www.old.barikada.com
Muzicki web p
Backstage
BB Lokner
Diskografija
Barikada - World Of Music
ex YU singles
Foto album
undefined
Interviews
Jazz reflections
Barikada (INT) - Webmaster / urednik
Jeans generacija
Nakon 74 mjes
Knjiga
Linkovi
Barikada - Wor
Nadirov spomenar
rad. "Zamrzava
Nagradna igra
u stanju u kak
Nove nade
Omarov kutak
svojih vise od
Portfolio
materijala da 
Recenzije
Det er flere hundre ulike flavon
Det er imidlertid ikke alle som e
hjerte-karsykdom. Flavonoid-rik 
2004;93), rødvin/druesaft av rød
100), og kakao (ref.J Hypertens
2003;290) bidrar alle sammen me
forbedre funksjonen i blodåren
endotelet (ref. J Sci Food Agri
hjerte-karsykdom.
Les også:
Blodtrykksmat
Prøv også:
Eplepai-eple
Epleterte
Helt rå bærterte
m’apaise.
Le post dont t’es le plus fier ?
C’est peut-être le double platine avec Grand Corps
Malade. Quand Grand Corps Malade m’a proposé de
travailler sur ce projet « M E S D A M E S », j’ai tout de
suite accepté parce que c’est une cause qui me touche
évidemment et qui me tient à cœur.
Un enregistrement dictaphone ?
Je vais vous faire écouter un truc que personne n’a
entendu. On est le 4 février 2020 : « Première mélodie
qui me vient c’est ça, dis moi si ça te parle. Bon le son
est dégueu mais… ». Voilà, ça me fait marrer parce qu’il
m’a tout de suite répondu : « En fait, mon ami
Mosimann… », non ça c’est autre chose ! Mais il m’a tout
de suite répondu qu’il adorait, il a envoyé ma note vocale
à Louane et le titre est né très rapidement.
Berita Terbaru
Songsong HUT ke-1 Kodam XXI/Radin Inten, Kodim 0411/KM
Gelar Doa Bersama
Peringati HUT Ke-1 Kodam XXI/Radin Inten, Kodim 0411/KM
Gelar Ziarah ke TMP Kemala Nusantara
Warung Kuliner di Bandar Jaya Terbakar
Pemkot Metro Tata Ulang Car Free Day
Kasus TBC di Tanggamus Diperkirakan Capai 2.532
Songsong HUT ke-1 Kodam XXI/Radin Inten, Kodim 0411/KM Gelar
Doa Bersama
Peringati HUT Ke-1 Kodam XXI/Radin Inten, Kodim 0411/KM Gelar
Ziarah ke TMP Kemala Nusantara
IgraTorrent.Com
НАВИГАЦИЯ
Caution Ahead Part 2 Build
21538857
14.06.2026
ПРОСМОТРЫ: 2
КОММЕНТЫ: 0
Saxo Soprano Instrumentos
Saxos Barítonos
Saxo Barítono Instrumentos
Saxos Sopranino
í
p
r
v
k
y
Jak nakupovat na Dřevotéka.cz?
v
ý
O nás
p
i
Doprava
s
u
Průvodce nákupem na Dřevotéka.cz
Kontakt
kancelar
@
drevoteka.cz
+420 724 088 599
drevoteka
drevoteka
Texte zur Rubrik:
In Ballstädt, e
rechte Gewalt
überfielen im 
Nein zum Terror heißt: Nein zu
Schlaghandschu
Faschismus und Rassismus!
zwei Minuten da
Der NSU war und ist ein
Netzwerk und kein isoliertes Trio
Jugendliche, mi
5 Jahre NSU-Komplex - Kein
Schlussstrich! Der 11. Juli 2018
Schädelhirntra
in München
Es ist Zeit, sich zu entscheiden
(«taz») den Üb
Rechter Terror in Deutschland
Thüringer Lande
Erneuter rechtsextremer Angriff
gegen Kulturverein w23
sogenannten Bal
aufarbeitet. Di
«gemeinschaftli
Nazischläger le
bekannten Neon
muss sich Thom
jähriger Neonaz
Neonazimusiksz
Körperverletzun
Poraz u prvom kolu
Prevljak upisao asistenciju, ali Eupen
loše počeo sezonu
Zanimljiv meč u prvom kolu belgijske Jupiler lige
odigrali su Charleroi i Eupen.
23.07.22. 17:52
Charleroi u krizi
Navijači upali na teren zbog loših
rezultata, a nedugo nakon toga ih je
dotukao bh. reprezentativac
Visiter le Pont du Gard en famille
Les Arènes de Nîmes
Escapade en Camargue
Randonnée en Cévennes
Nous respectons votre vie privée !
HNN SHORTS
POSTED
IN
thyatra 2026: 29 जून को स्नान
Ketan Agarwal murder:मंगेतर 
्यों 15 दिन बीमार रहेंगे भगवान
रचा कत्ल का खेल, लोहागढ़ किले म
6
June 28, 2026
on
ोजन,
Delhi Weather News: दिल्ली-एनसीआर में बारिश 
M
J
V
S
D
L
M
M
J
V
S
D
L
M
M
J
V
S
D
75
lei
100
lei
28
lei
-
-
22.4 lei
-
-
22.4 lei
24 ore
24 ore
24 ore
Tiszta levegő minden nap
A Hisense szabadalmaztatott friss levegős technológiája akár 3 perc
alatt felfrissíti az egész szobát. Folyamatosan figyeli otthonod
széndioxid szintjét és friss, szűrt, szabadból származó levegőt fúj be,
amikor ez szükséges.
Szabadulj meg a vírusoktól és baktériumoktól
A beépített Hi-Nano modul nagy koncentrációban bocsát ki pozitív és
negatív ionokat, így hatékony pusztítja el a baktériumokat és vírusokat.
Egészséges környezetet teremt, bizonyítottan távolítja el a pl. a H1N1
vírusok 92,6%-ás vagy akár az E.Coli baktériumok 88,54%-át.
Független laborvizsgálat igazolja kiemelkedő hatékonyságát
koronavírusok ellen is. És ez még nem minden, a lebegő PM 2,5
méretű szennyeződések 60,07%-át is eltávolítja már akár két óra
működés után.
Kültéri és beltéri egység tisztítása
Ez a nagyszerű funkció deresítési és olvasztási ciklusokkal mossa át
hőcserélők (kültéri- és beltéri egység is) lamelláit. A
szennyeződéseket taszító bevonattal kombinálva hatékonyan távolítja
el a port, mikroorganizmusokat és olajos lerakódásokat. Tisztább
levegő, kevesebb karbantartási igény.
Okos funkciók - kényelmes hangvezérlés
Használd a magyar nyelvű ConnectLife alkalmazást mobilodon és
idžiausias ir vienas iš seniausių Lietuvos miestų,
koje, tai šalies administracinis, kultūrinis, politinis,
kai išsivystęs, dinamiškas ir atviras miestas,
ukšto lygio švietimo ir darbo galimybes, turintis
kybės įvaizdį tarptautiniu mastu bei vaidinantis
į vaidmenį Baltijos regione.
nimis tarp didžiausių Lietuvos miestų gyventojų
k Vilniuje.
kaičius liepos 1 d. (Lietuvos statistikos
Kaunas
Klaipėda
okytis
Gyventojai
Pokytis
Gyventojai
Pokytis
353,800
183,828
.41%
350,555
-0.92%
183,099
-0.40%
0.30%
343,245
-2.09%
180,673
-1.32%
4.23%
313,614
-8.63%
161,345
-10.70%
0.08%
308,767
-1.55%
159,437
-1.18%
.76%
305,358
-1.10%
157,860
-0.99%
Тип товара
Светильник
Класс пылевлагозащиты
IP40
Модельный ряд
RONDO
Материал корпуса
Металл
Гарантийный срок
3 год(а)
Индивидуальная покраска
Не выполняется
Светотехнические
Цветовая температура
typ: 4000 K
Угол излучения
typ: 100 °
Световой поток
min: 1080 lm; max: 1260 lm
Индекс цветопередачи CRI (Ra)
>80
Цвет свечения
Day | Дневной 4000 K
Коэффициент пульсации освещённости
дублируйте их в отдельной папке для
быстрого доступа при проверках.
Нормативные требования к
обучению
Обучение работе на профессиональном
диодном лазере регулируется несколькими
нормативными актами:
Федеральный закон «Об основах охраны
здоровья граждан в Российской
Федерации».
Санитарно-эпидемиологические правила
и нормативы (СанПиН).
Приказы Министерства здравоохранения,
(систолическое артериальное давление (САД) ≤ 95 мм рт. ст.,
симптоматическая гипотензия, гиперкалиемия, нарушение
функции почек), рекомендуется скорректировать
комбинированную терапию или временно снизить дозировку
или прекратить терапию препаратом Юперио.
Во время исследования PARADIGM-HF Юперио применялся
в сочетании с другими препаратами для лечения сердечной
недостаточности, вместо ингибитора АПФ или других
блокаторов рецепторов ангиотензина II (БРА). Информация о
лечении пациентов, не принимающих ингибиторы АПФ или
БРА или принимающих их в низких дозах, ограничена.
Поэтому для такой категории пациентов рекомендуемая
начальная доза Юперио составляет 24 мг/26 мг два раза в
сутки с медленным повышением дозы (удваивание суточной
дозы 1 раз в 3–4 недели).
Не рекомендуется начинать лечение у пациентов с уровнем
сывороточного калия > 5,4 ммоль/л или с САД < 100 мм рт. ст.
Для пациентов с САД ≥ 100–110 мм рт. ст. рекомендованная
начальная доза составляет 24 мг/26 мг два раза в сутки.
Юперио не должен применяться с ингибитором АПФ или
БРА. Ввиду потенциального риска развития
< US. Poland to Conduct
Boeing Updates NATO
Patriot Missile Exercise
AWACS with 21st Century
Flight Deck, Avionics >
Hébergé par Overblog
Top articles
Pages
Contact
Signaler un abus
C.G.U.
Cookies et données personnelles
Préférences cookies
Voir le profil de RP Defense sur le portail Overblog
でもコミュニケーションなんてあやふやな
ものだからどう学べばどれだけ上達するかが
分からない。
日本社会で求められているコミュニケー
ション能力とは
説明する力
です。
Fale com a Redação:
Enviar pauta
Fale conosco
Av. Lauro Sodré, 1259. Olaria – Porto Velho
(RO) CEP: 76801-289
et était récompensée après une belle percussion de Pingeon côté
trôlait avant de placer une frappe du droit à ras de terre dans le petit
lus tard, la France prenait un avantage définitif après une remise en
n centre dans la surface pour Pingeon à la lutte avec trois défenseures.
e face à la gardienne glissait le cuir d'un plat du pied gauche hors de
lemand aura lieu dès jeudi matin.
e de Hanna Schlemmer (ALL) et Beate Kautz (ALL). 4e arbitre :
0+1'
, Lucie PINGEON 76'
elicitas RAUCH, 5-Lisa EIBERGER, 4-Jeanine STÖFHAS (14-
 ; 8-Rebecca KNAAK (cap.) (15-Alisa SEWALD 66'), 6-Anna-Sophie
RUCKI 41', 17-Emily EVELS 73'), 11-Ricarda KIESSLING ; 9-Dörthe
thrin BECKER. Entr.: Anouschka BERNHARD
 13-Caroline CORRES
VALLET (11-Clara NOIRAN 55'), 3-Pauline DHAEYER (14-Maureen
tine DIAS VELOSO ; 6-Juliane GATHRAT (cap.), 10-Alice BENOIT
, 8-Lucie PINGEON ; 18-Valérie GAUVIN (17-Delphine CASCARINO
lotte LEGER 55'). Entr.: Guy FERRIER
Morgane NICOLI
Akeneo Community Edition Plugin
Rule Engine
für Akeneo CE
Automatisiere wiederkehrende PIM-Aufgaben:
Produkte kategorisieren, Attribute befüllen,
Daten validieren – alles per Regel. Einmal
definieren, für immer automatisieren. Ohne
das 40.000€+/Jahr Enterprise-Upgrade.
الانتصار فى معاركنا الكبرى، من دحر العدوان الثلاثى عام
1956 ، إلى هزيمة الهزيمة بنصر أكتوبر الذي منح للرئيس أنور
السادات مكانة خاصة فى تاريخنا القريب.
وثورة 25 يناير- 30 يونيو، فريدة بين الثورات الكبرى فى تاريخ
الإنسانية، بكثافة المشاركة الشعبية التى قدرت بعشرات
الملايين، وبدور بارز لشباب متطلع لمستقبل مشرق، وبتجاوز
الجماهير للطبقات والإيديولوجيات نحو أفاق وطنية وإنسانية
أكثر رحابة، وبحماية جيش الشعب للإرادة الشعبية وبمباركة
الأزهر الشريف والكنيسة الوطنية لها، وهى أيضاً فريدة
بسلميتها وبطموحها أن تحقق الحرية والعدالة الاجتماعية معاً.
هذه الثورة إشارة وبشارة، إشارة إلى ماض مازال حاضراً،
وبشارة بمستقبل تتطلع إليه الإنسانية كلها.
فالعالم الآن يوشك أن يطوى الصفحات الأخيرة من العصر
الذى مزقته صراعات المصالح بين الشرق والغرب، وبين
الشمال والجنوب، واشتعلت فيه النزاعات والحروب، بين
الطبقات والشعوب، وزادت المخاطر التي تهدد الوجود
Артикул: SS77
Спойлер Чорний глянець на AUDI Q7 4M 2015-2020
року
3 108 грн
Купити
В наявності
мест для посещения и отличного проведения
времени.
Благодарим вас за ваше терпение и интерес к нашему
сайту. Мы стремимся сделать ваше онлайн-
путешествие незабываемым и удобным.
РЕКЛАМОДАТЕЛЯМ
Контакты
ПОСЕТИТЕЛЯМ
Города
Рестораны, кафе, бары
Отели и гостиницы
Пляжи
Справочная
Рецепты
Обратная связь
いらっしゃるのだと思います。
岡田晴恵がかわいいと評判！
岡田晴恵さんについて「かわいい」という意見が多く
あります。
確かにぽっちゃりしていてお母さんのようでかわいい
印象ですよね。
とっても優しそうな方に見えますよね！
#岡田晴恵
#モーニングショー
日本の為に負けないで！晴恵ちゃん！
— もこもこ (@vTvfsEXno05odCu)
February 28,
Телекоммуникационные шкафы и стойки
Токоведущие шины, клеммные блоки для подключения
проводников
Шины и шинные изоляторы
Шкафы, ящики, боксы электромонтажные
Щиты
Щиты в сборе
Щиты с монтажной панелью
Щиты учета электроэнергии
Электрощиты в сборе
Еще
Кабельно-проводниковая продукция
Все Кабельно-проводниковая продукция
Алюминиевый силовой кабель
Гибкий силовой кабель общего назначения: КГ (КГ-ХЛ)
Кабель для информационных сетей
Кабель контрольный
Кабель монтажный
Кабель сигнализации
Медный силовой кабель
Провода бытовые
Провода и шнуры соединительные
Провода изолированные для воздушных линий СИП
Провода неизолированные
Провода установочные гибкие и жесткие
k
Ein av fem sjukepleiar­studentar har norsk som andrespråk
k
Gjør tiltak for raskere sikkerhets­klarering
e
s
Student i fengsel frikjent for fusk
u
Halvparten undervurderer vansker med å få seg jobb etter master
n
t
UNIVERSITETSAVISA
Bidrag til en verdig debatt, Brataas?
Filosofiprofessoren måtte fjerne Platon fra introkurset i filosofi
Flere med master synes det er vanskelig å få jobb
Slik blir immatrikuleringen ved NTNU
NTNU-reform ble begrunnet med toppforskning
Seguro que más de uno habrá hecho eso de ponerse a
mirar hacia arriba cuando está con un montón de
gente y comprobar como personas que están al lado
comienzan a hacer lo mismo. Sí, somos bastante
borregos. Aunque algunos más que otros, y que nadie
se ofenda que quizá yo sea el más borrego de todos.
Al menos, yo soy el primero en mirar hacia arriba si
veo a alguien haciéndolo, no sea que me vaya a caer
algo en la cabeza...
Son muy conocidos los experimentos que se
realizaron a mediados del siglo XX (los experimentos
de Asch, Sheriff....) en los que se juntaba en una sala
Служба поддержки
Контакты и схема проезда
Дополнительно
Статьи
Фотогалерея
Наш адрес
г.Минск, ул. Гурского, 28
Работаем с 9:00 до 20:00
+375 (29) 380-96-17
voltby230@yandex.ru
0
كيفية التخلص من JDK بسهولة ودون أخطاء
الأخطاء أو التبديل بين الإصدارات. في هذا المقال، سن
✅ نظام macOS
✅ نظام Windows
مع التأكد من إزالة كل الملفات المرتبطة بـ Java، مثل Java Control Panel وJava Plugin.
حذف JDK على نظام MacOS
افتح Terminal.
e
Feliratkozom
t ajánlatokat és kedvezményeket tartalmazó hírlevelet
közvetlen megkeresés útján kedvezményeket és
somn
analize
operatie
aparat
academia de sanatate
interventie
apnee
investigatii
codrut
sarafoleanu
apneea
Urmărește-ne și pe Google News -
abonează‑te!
##############################
[Aim of the exercise]:
Extract each line from the listing that holds the word "начальная".

[Task output]:
начальная доза Юперио составляет 24 мг/26 мг два раза в
начальная доза составляет 24 мг/26 мг два раза в сутки.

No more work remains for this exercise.